One song in particular, “It’s All About the Benjamins,” recently caught my attention. I missed this song in its initial incarnation, but I heard about it during the financial crisis, when it became something of a theme song (at least in my mind) for Benjamin Bernanke’s Federal Reserve intervention.
Now, thanks to the miracle of satellite radio and the European Central Bank (ECB)—not to mention a rumored special appearance by Janet Yellen on backup vocals—the song is back. And though Ben is gone, the question today, just as it was during the crisis, is “What will the central banks do?”
Think about that for a minute. Years later, with employment and the economy substantially recovered, the real question here in the U.S., at least in the press, remains focused on what Janet Yellen will say at this week’s Federal Open Market Committee meeting. Will she give an end date to the bond-buying program? What about a rate hike? If the Fed’s QE policies were driven by something approaching panic in the immediate aftermath of the crisis, they have been largely justified by success. You can argue that the Fed should have started to pull back sooner, but few now claim that the actions at the time of the crisis were a mistake. But what will the future hold?
In Europe, the situation is even worse. The ECB is starting to look into taking the same sorts of actions the Fed has taken over the past five years (keyword being “starting”). If you believe that the Fed’s actions were only justified by crisis—and the Germans, among others, have never believed that the Fed’s actions were justified even then—what does it mean that the ECB is now looking to go down the same road?

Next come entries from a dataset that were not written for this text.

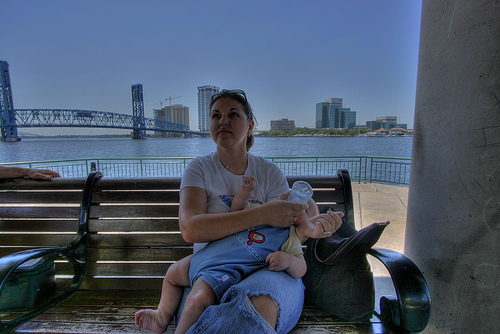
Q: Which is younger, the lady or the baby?
A: The baby is younger than the lady.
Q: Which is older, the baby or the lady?
A: The lady is older than the baby.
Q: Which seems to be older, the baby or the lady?
A: The lady is older than the baby.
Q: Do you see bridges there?
A: Yes, there is a bridge.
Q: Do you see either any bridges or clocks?
A: Yes, there is a bridge.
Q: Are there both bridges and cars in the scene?
A: No, there is a bridge but no cars.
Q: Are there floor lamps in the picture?
A: No, there are no floor lamps.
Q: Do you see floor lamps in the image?
A: No, there are no floor lamps.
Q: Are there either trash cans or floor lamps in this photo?
A: No, there are no floor lamps or trash cans.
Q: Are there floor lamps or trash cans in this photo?
A: No, there are no floor lamps or trash cans.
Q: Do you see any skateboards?
A: No, there are no skateboards.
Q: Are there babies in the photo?
A: Yes, there is a baby.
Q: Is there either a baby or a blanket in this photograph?
A: Yes, there is a baby.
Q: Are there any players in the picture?
A: No, there are no players.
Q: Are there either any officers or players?
A: No, there are no players or officers.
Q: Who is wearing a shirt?
A: The baby is wearing a shirt.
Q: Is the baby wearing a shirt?
A: Yes, the baby is wearing a shirt.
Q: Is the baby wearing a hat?
A: No, the baby is wearing a shirt.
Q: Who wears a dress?
A: The baby wears a dress.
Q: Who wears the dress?
A: The baby wears a dress.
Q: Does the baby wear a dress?
A: Yes, the baby wears a dress.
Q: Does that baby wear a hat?
A: No, the baby wears a dress.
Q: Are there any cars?
A: No, there are no cars.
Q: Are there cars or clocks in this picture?
A: No, there are no cars or clocks.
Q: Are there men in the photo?
A: No, there are no men.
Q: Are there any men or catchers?
A: No, there are no men or catchers.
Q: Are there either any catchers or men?
A: No, there are no men or catchers.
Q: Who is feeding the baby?
A: The lady is feeding the baby.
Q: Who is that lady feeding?
A: The lady is feeding the baby.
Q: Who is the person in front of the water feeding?
A: The lady is feeding the baby.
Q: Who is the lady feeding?
A: The lady is feeding the baby.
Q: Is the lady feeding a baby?
A: Yes, the lady is feeding a baby.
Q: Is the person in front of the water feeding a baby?
A: Yes, the lady is feeding a baby.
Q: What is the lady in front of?
A: The lady is in front of the water.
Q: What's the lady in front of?
A: The lady is in front of the water.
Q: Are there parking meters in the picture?
A: No, there are no parking meters.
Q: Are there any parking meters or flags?
A: No, there are no parking meters or flags.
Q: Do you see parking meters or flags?
A: No, there are no parking meters or flags.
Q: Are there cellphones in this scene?
A: No, there are no cellphones.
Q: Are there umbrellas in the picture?
A: No, there are no umbrellas.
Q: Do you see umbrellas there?
A: No, there are no umbrellas.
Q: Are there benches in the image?
A: Yes, there is a bench.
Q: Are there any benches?
A: Yes, there is a bench.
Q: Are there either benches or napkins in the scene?
A: Yes, there is a bench.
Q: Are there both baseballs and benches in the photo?
A: No, there is a bench but no baseballs.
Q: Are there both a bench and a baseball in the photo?
A: No, there is a bench but no baseballs.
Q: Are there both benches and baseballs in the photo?
A: No, there is a bench but no baseballs.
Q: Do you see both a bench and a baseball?
A: No, there is a bench but no baseballs.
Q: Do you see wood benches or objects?
A: Yes, there is a wood bench.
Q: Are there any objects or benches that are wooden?
A: Yes, the bench is wooden.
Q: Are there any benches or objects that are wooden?
A: Yes, the bench is wooden.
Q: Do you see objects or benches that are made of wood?
A: Yes, the bench is made of wood.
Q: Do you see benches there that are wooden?
A: Yes, there is a wood bench.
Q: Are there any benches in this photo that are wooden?
A: Yes, there is a bench that is wooden.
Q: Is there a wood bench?
A: Yes, there is a bench that is made of wood.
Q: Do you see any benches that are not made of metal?
A: Yes, there is a bench that is made of wood.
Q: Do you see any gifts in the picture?
A: No, there are no gifts.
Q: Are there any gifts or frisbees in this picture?
A: No, there are no gifts or frisbees.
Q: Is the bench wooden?
A: Yes, the bench is wooden.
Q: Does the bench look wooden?
A: Yes, the bench is wooden.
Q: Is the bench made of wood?
A: Yes, the bench is made of wood.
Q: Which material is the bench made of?
A: The bench is made of wood.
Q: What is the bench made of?
A: The bench is made of wood.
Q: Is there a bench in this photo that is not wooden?
A: No, there is a bench but it is wooden.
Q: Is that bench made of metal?
A: No, the bench is made of wood.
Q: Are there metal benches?
A: No, there is a bench but it is made of wood.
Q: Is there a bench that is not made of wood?
A: No, there is a bench but it is made of wood.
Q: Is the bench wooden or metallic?
A: The bench is wooden.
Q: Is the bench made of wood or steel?
A: The bench is made of wood.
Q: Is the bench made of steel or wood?
A: The bench is made of wood.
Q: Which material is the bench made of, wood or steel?
A: The bench is made of wood.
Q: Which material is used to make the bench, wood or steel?
A: The bench is made of wood.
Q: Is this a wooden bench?
A: Yes, this is a wooden bench.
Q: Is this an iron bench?
A: No, this is a wooden bench.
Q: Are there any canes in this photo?
A: No, there are no canes.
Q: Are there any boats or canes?
A: No, there are no canes or boats.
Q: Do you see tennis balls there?
A: No, there are no tennis balls.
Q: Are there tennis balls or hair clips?
A: No, there are no tennis balls or hair clips.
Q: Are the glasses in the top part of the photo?
A: Yes, the glasses are in the top of the image.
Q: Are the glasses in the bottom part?
A: No, the glasses are in the top of the image.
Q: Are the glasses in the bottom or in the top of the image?
A: The glasses are in the top of the image.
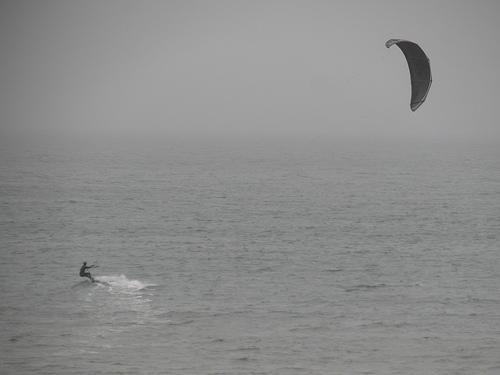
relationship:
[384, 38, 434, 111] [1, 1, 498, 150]
parasail in sky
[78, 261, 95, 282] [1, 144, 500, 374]
person in ocean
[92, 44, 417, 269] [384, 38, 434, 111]
rope connected to parasail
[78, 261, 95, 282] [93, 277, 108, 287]
person on a surfboard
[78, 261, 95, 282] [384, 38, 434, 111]
person using parasail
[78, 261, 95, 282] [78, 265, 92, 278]
person wearing a wet suit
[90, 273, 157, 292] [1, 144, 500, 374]
foam in ocean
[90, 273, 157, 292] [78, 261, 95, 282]
foam left by person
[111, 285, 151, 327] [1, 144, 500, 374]
path in ocean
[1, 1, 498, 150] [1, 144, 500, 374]
sky above ocean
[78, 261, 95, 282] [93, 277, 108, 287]
person standing on surfboard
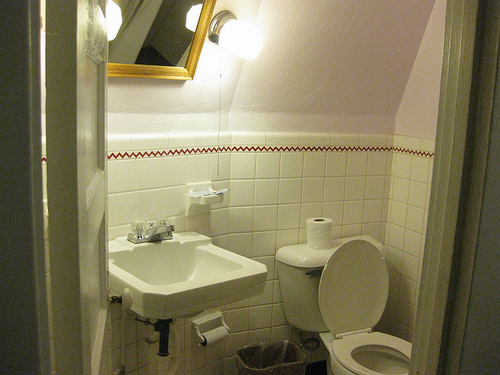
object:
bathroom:
[40, 1, 476, 375]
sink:
[107, 230, 268, 320]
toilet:
[318, 330, 414, 374]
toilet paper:
[305, 217, 333, 251]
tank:
[274, 233, 385, 332]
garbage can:
[234, 340, 307, 375]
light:
[208, 9, 265, 61]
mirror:
[105, 0, 207, 70]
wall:
[39, 0, 452, 375]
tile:
[255, 152, 282, 180]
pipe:
[157, 316, 174, 357]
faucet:
[126, 217, 175, 245]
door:
[44, 0, 116, 375]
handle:
[304, 269, 322, 278]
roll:
[200, 325, 229, 347]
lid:
[316, 239, 390, 339]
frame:
[104, 0, 217, 82]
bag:
[234, 340, 310, 375]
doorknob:
[108, 288, 135, 314]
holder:
[190, 311, 230, 344]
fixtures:
[130, 220, 147, 230]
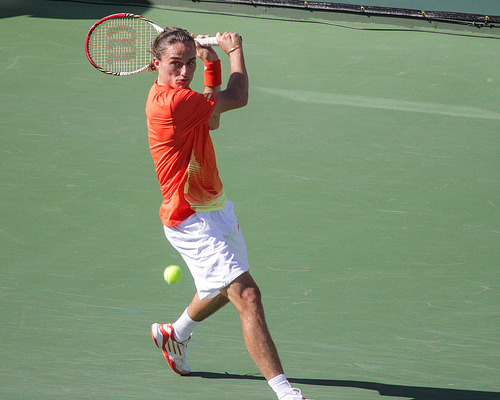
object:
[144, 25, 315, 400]
man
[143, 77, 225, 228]
shirt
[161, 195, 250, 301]
shorts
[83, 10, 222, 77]
racket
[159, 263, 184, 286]
ball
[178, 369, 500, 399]
shadow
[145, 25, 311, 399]
female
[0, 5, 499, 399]
court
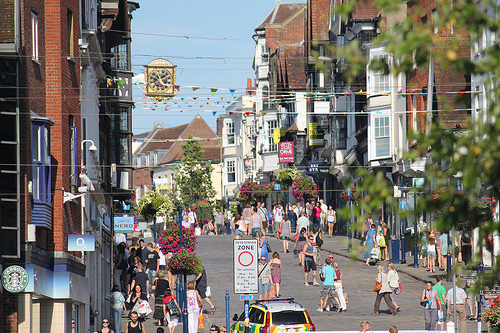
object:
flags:
[191, 86, 201, 92]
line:
[310, 107, 441, 116]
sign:
[230, 236, 261, 295]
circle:
[237, 250, 255, 267]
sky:
[133, 0, 252, 121]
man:
[301, 234, 320, 288]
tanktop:
[304, 242, 315, 261]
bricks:
[45, 14, 53, 17]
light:
[80, 139, 99, 152]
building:
[0, 0, 139, 333]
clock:
[141, 57, 179, 102]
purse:
[373, 272, 383, 291]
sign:
[2, 264, 30, 294]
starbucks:
[0, 264, 31, 294]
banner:
[277, 141, 295, 163]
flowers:
[294, 192, 298, 195]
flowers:
[163, 245, 166, 248]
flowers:
[255, 187, 259, 189]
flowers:
[185, 261, 188, 263]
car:
[231, 296, 316, 333]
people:
[315, 253, 348, 315]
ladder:
[0, 54, 21, 259]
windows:
[373, 137, 389, 158]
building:
[359, 0, 469, 178]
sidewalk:
[321, 234, 366, 249]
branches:
[465, 139, 500, 168]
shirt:
[144, 251, 160, 271]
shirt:
[318, 264, 339, 287]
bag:
[165, 299, 180, 316]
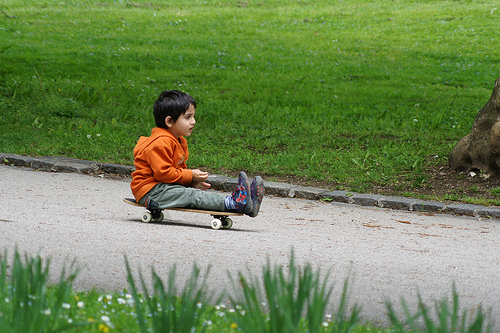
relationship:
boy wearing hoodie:
[130, 89, 265, 217] [131, 127, 193, 204]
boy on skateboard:
[130, 89, 265, 217] [117, 197, 246, 232]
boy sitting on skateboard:
[130, 89, 265, 217] [119, 191, 251, 234]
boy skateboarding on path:
[130, 89, 265, 217] [19, 166, 499, 311]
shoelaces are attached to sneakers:
[226, 183, 246, 204] [235, 161, 266, 220]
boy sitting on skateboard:
[122, 81, 206, 190] [120, 193, 244, 232]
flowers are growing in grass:
[158, 10, 288, 83] [87, 11, 351, 68]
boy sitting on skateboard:
[130, 89, 265, 217] [120, 199, 253, 231]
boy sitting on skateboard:
[130, 89, 265, 217] [109, 188, 246, 226]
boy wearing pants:
[130, 89, 265, 217] [141, 175, 236, 205]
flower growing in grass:
[400, 107, 421, 128] [343, 95, 405, 153]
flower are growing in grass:
[411, 118, 420, 123] [398, 20, 472, 74]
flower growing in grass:
[71, 295, 91, 310] [46, 289, 160, 329]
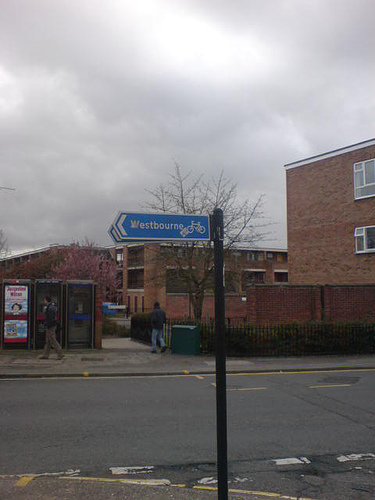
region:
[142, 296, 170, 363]
This is a person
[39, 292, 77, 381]
This is a person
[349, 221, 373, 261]
This is a window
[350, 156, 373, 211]
This is a window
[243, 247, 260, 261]
This is a window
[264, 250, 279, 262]
This is a window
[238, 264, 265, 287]
This is a window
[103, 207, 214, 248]
blue and white street sign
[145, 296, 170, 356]
person walking on the side walk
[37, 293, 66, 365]
person walking on the side walk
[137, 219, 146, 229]
white letter on a blue sign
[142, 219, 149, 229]
white letter on a blue sign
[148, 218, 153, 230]
white letter on a blue sign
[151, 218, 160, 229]
white letter on a blue sign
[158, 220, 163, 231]
white letter on a blue sign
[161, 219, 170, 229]
white letter on a blue sign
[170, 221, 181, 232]
white letter on a blue sign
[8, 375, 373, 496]
the road is gray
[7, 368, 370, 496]
the road has white and yellow markings on it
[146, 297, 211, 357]
the person is walking along the fence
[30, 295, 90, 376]
the person is walking on the side walk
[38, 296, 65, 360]
the guy is wearing brown color pants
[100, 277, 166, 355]
the guy is walking towards an entrance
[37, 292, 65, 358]
the man is turning his head towards his left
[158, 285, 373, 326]
the wall is red in color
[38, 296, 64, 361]
the guy is keeping his hands in his pant pocket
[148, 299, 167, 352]
the person is keeping his hands in his jacket's pocket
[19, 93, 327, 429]
this is a street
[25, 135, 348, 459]
this is an urban area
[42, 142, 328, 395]
this is a city street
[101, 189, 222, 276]
the street sign is blue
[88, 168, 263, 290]
the sign is blue and white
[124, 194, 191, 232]
the writing is white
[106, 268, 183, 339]
the man is walking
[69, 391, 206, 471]
the street is gray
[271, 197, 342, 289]
the building is red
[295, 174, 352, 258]
the building is brick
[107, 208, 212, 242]
a blue and white street sign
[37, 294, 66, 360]
a man walking on a sidewalk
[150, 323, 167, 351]
a man wearing blue jeans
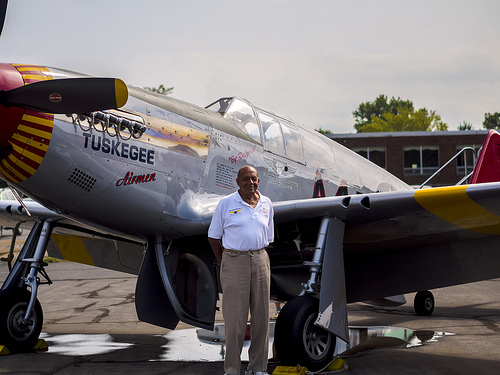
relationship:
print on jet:
[104, 154, 180, 225] [44, 89, 282, 179]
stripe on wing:
[416, 184, 482, 229] [346, 193, 499, 252]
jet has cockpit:
[0, 54, 498, 371] [109, 64, 271, 131]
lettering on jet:
[82, 132, 155, 165] [0, 54, 498, 371]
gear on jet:
[272, 289, 350, 372] [0, 54, 498, 371]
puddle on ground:
[69, 330, 216, 374] [75, 279, 153, 349]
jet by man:
[0, 54, 498, 371] [226, 167, 280, 370]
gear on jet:
[291, 268, 406, 350] [0, 54, 498, 371]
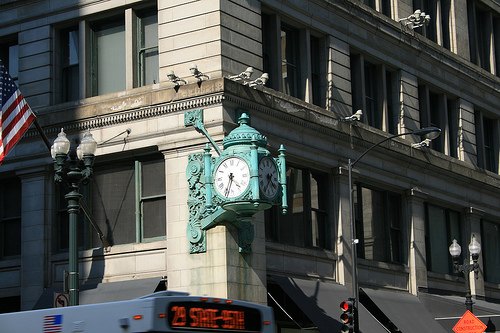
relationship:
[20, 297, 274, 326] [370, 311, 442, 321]
bus on street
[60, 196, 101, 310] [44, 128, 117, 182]
post of light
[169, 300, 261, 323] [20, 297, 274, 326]
word on bus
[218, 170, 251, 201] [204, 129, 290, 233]
face of clock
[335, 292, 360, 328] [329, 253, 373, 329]
light sharing pole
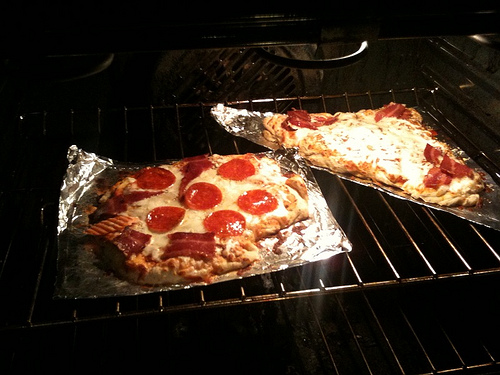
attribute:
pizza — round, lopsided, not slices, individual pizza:
[56, 145, 315, 289]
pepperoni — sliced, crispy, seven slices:
[133, 157, 278, 244]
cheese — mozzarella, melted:
[115, 161, 289, 258]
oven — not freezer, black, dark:
[0, 0, 500, 374]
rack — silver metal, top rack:
[1, 84, 500, 334]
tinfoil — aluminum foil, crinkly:
[42, 93, 498, 305]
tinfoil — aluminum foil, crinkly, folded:
[47, 140, 356, 304]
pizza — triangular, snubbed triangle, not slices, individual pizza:
[261, 97, 489, 211]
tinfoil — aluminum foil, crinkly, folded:
[205, 97, 498, 235]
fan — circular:
[146, 35, 325, 144]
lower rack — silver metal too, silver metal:
[145, 120, 498, 374]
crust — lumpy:
[86, 146, 312, 290]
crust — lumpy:
[259, 96, 490, 212]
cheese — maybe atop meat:
[302, 115, 443, 185]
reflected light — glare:
[59, 146, 352, 270]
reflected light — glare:
[206, 97, 274, 138]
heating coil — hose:
[31, 53, 124, 91]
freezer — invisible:
[262, 4, 267, 8]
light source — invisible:
[468, 34, 480, 44]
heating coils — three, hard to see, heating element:
[15, 14, 499, 86]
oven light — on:
[255, 44, 482, 70]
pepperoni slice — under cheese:
[181, 155, 213, 163]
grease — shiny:
[155, 192, 270, 235]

It means that Mario Draghi and the ECB have more or less decided that Europe is now in the same sort of crisis environment that forced the Fed to act. It means that the European recovery never actually happened. It means that the situation, in the eyes of the European financial establishment, is not only as bad as it was in 2008–2009, but even worse.
Better late than never seems to be the ECB’s current policy prescription, and the markets seem to be buying it, as the dollar climbs against the euro and the Euro Stoxx Index also rises.
Even if the ECB acts quickly, though, it takes time—typically well over a year—for monetary policy actions to affect the real economy. Pulling the rudder way over won’t lessen the turn radius of an oil tanker. From a political perspective, we will now witness whether the voters in Europe are willing to wait and see whether the policy changes work.
I have said all along that the euro was a political construct, rather than an economic one, and I wrote post-Cyprus that I had changed my position from 51–49 that the euro would survive to 45–55 that it would not. The Scottish referendum and the slowdown of the European recovery move me still further against the euro. We are sliding slowly from “possible” to “too late,” and at some point soon we will cross that line. Get going, Mr. Draghi—because “too late,” from a political perspective, is now visible.